TEXTE À ÉTUDIER:

Seogwipo
Des champs de mandariniers et des sombres paysages volcaniques, on en trouve un peu partout dans le monde. Les deux ensemble ? Sans doute moins fréquent. Mais Jeju peut aussi s’enorgueillir de deux sympathiques particularités qui ont fait une partie de sa réputation.
Le Dol hareubang (ou simplement Harubang), littéralement le « grand-père de pierre », est une massive statue de pierre volcanique que l’on retrouve un peu partout sur l’île, représentant un personnage masculin souvent souriant mystérieusement, les mains sur le torse (mais il y a des variantes), et systématiquement coiffé d’un chapeau rond. Chapeau qui, vous vous en doutez, confère un caractère phallique à la statue, celle-ci devenant ainsi un symbole de fertilité. Petit truc d’ailleurs pour les femmes qui galèrent à avoir des enfants : il suffit de récupérer un petit morceau du nez d’un harubang, de le réduire en poudre, de consommer celle-ci, et hop, problème réglé. Mais là n’est pas la fonctionnalité première du harubang : c’est avant tout le gardien du domicile (souvent placé au niveau du portail), charge à lui d’en éloigner les mauvais esprits. Et d’accueillir les bons. Il est difficile de dater précisément l’apparition des premières statues, mais celles-ci n’ont pas plus de 500 ans. Il n’y a d’ailleurs que 48 sculptures « historiques », la plupart de celles que l’on croise aujourd’hui sont récentes. La vibe autour du harubang remonte aux années 60, et depuis, les grands-pères de pierre sont devenus un symbole de l’île et ont envahi toutes les boutiques de souvenir.

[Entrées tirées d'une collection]
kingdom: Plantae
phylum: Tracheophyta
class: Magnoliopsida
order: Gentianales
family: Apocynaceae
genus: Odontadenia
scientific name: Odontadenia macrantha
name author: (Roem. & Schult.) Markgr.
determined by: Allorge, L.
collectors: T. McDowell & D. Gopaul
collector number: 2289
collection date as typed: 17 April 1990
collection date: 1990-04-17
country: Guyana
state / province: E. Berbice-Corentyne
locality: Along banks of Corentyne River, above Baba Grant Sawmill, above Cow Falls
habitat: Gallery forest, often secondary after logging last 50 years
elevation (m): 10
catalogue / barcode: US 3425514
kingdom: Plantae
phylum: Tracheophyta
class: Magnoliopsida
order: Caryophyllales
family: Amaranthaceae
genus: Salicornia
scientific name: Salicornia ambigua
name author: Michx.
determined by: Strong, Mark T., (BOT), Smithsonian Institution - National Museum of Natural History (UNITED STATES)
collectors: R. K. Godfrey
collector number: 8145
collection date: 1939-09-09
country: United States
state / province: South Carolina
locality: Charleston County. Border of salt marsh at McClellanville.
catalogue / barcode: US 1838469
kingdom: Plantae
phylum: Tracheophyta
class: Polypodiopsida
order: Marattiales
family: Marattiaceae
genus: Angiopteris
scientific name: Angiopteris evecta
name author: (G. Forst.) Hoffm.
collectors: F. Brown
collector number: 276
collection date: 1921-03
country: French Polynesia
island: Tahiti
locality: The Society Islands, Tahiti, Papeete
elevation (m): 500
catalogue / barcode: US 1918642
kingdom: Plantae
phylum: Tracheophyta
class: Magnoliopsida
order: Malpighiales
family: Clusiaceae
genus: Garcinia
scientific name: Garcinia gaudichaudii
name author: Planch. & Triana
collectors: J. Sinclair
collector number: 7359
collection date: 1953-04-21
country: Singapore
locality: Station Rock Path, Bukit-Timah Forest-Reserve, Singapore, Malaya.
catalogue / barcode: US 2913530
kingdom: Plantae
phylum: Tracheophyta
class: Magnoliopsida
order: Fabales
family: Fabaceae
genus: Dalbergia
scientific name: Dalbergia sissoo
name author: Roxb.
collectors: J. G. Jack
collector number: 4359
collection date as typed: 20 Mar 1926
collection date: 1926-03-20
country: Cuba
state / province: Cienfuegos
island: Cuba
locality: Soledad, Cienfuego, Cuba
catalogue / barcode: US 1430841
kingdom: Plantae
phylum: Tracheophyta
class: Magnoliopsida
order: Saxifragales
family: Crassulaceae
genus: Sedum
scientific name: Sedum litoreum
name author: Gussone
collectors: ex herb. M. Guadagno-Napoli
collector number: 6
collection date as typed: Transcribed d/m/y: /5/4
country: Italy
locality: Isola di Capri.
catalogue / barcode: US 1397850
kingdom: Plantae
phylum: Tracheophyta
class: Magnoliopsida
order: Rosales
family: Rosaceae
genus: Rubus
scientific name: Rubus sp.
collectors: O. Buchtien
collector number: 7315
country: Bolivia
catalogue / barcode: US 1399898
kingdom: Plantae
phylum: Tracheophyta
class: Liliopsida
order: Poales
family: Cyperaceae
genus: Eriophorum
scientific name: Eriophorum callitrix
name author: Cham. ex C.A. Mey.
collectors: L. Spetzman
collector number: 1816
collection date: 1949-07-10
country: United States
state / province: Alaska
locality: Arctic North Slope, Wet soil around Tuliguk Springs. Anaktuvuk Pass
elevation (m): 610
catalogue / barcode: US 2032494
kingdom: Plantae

CONSIGNE: Poursuivez le texte sur Jeju et ses grands-pères de pierre à partir de sa dernière phrase. Ces enregistrements forment un matériau indépendant du texte.

RÉPONSE À LA CONSIGNE:
L’haenyeo est la seconde figure mythique de l’île, celle-ci exclusivement féminine. D’ailleurs haenyeo signifie simplement « femme de la mer ». Jusqu’au XIXème siècle à Jeju, la plongée était une affaire d’hommes, bien évidemment. Mais à cause d’une très lourde imposition, ce difficile métier ne devint bientôt plus rentable. Ce sont donc les femmes qui s’en chargèrent, puisqu’elles échappaient aux taxes (dans le très patriarcal confucianisme coréen, on ne s’embêtait pas à imaginer des impôts pour les femmes, des êtres inférieurs par nature et confinés au foyer). Ce sont donc elles qui devinrent la principale source de revenu des familles. Et les hommes se mirent à s’occuper des enfants. Une haenyeo expérimentée peut retenir son souffle pendant deux minutes, descendre à vingt mètres dans une eau au mieux tiède (et le plus souvent très fraîche), et remonter ormeaux et conques par kilos. D’ailleurs au fil des générations, leur génome a considérablement muté pour les rendre plus adaptées à leur métier ! Dans les années 70, la forte demande japonaise en produits de la mer rendit les femmes de Jeju plus riches que jamais. Elles purent ainsi envoyer leurs filles à l’école. Et ces dernières se détournèrent alors du métier maternel pour se lancer dans le tourisme en plein boom ou partir travailler dans les grandes métropoles de la péninsule. Classique. En 1950, il y avait plus de 30 000 haenyeo sur l’île. Elles sont aujourd’hui moins de 2 500, la plupart âgées d’au moins 70 ans. La fin d’un monde. Et la société coréenne demeure, dans son ensemble, éminemment patriarcale.